I was too emotionally stirred to go straight from that harp session into another patient’s room. So I chose instead to go down stairs and play my harp in the open area of the infusion pods. In the first pod, I was greeted by a couple patients who have been “regulars” for the past year. Playing music for these survivors, who, despite living with chronic illness, have found their zest for living is still abundant, felt like the right place to be next. I played the improvised melody that was the mother and daughter’s song, and then merged it into the mix of familiar and Irish tunes I play when in the infusion pods. The emotions of the morning filled the harp music with an extra layer of expression that carried life into the music.
I took a break for lunch, then played for the second infusion pod. I set up my chair in the open area in the center of the pod, where nursing staff and patients all can hear. Shortly after I started to play two patients who I did not know came over, wheeling their iv poles and sitting in the comfy chairs near a fireplace next to where I sat. The immediacy with which the harp drew them to sit with me was quite touching. As I played, one of them talked to a nurse about her treatment and I gathered that she was new to treatment and had been in a difficult place the day before. I heard her say, “But I got some sleep and a shower and now she is playing the harp for me, so today is going to be much better.” I felt again how much a lifeline the harp is for people in the hospital and was glad again that I can provide it for others.
As I played, I felt how the feelings of peace and clarity with which the morning began had only continued to deepen throughout my work that day. I am here, I thought as I played, in my life, being just myself, nothing more, nothing less, doing what I have learned to do, sharing.
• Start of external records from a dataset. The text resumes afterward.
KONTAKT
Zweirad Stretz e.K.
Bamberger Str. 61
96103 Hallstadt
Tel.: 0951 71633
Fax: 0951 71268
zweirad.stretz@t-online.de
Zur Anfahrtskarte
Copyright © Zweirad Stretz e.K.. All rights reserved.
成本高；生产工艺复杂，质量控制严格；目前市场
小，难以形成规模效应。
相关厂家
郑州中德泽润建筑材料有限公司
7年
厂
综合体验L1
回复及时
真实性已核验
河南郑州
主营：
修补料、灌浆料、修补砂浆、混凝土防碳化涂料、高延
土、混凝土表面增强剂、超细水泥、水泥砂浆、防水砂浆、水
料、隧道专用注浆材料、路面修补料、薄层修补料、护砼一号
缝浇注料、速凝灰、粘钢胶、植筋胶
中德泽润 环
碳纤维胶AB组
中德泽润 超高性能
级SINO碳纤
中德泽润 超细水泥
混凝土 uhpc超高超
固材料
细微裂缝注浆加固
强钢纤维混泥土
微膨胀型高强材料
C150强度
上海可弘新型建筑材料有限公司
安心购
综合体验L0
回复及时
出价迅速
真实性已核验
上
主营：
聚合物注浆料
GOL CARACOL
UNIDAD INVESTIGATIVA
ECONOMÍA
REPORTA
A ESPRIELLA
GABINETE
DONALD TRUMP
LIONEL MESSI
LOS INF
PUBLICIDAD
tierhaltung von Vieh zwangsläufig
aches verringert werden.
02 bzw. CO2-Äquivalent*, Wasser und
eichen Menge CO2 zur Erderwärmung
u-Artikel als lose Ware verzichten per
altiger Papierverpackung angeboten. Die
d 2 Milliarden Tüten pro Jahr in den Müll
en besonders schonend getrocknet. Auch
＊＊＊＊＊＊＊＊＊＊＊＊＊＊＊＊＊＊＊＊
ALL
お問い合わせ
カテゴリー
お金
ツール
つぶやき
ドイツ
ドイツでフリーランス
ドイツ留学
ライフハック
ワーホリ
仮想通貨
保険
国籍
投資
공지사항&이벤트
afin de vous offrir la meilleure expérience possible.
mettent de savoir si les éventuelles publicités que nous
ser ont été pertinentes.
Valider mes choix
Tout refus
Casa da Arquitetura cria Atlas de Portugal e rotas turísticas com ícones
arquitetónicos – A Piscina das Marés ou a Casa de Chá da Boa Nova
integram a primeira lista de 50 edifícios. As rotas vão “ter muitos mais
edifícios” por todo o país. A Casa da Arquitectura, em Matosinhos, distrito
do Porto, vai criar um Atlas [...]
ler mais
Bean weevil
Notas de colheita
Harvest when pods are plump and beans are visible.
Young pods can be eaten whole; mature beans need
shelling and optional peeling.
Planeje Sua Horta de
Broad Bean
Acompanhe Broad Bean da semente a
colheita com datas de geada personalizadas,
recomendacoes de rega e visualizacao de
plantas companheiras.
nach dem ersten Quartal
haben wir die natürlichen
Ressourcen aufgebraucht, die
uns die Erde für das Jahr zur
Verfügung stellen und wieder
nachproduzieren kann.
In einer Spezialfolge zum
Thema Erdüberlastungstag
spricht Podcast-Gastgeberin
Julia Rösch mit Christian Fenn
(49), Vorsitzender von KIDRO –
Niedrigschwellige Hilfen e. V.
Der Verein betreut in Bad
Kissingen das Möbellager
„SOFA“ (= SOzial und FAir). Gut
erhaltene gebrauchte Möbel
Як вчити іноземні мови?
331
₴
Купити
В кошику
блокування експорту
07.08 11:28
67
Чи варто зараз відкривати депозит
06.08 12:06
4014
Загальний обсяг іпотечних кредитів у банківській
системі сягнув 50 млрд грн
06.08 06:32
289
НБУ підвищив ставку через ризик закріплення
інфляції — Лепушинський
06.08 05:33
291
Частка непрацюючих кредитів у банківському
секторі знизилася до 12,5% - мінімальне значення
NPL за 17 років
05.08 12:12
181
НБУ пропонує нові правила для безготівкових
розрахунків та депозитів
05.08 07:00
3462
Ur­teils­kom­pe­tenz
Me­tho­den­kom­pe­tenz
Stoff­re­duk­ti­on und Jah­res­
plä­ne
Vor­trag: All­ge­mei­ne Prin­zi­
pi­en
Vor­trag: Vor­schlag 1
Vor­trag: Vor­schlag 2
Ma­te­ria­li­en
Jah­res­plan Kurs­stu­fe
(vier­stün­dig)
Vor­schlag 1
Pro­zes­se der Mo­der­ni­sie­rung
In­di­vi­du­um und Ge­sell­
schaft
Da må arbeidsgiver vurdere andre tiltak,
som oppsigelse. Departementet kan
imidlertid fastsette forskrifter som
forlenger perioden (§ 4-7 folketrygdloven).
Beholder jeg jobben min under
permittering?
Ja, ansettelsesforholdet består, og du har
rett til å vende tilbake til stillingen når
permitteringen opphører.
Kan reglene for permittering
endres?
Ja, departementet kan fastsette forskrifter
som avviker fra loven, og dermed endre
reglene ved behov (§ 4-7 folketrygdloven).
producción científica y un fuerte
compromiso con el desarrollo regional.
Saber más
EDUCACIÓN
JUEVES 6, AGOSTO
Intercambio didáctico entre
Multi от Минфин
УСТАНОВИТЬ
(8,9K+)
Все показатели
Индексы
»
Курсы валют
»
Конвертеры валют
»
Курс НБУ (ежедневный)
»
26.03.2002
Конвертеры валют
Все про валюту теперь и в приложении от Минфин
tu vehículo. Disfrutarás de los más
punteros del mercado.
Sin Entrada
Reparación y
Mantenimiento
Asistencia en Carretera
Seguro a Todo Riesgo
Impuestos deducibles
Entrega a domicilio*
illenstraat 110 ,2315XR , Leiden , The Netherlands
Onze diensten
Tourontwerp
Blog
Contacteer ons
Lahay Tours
I thought back to David Whyte’s encouragement to live at the frontier of our lives and understood that everyone I had interacted with at the cancer hospital that day was doing just that and that when I play the harp for them, I bring myself to the same frontier. It is not a solitary place, that frontier, but a place that we all share. And we get there, as David Whyte says, by letting of our old selves and stepping bravely into the unknown. Yet somehow, when we do just that, we come home to ourselves, we come back to ourselves, we become ourselves as we have been meant to be since our origin, since birth.
This touched me yesterday in ways I am only just entering into. I wanted to write here about it to begin to express it in some imperfect but explorative way.